Surface plasmon resonance (SPR) effect of noble metal nanoparticles (NPs) for photocatalysis has a significant enhancement. In this system, a plasmonic ternary hybrid photocatalyst of Ag/AgBr/g-C3N4 was synthetized and used in water splitting to generation H2 under visible light irradiation. 18%Ag/AgBr/g-C3N4 showed the highest photoactivity, with the efficiency of hydrogen generation as high as 27-fold to that of pristine g-C3N4. Compared to simple mixture of Ag/AgBr and g-C3N4, hetero-composite Ag/AgBr/g-C3N4 showed a higher photoactivity, even though they contained same content of Ag/AgBr.
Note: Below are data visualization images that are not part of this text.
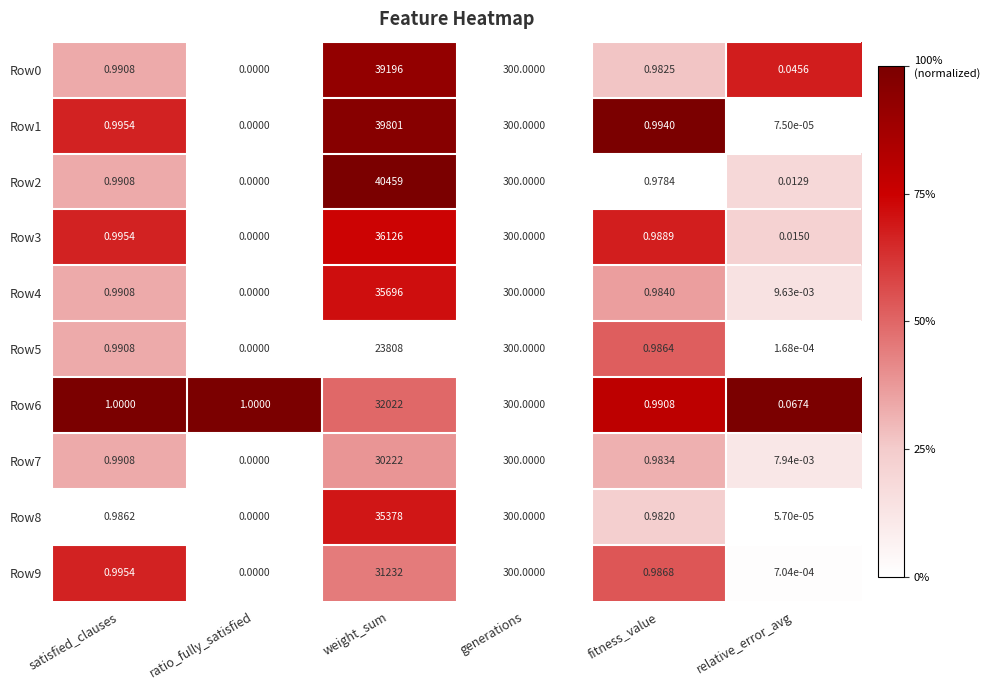

Rank the categories by Row9 value from lowest to highest.

ratio_fully_satisfied, relative_error_avg, fitness_value, satisfied_clauses, generations, weight_sum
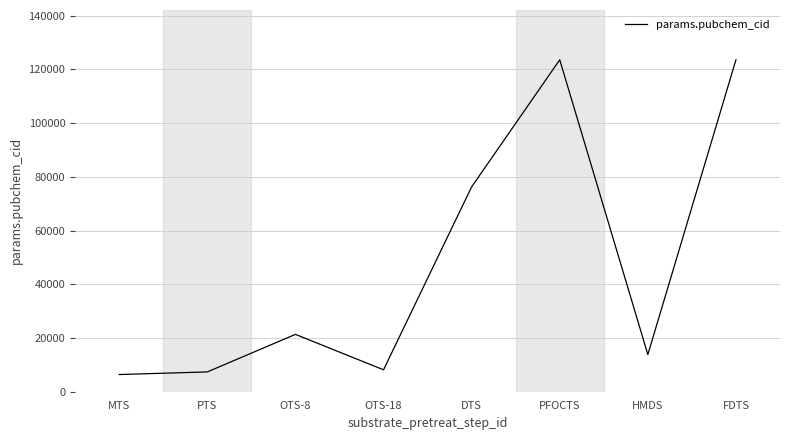

How many values are below 21354?

4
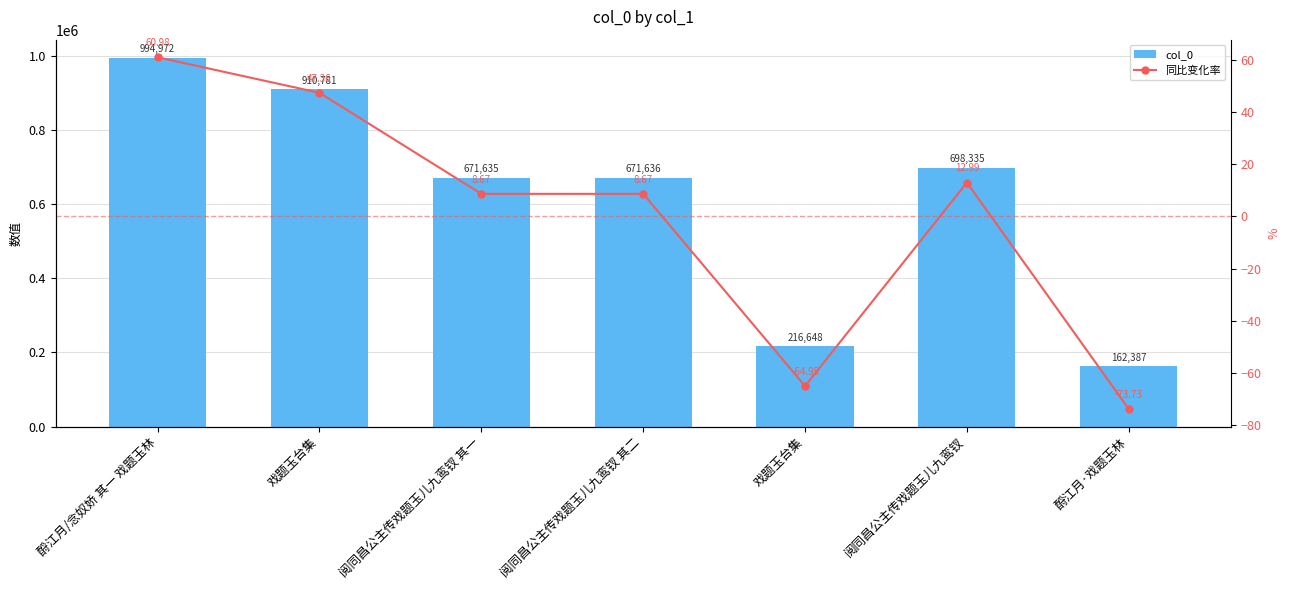

What is the label of the 4th bar from the right?

阅同昌公主传戏题玉儿九鸾钗 其二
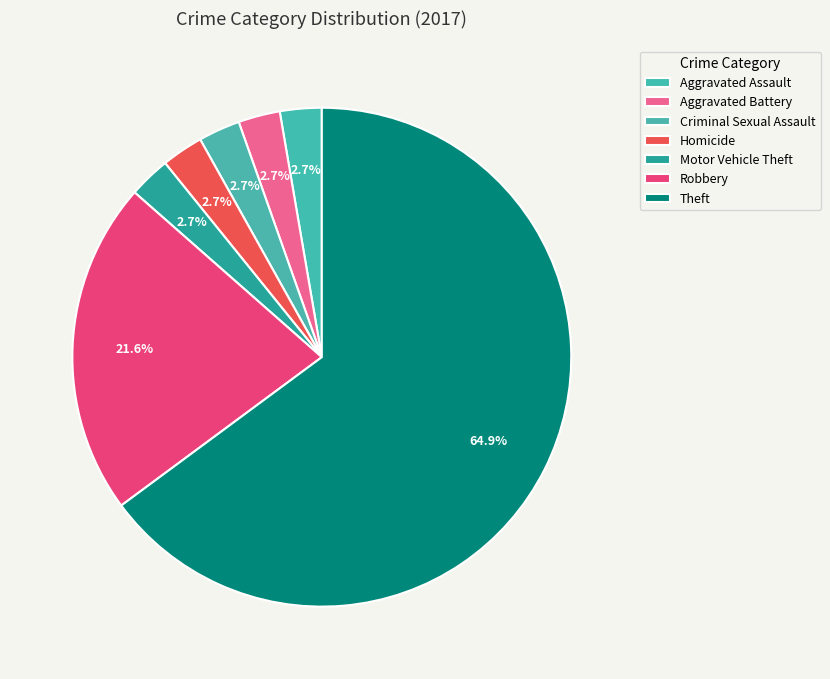

What percentage is the Homicide slice, to the nearest percent?

3%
We find that significant factors for enhancing properties were the synergistic effect between Ag/AgBr and g-C3N4, and the light absorption enhancing by SPR effect of Ag NPs. Ag/AgBr NPs firmly anchored on the surface of g-C3N4 and their high dispersion were also responsible for the improved activity and long-term recycling ability. The structure of Ag/AgBr/g-C3N4 hybrid materials and their enhancement to photocatalytic activity were discussed. Meanwhile, the possible reaction mechanism of this system was proposed.

中文翻译：

---

基于聚合物g-C3N4的等离子三元杂化光催化剂，用于产生可见光氢。

贵金属纳米颗粒（NPs）的表面等离振子共振（SPR）效应对光催化具有显着增强。在该系统中，合成了Ag / AgBr / g-C3N4的等离激元三元杂化光催化剂，并在可见光照射下用于水分解生成H2。18％Ag / AgBr / g-C3N4表现出最高的光活性，氢生成效率是原始g-C3N4的27倍。与Ag / AgBr和g-C3N4的简单混合物相比，杂合Ag / AgBr / g-C3N4表现出更高的光活性，即使它们包含相同含量的Ag / AgBr。我们发现，增强性能的重要因素是Ag / AgBr和g-C3N4之间的协同效应，以及Ag NPs的SPR效应增强了光吸收。牢固地锚定在g-C3N4表面的Ag / AgBr NP及其高分散性也有助于提高活性和长期回收能力。讨论了Ag / AgBr / g-C3N4杂化材料的结构及其对光催化活性的增强作用。同时，提出了该系统可能的反应机理。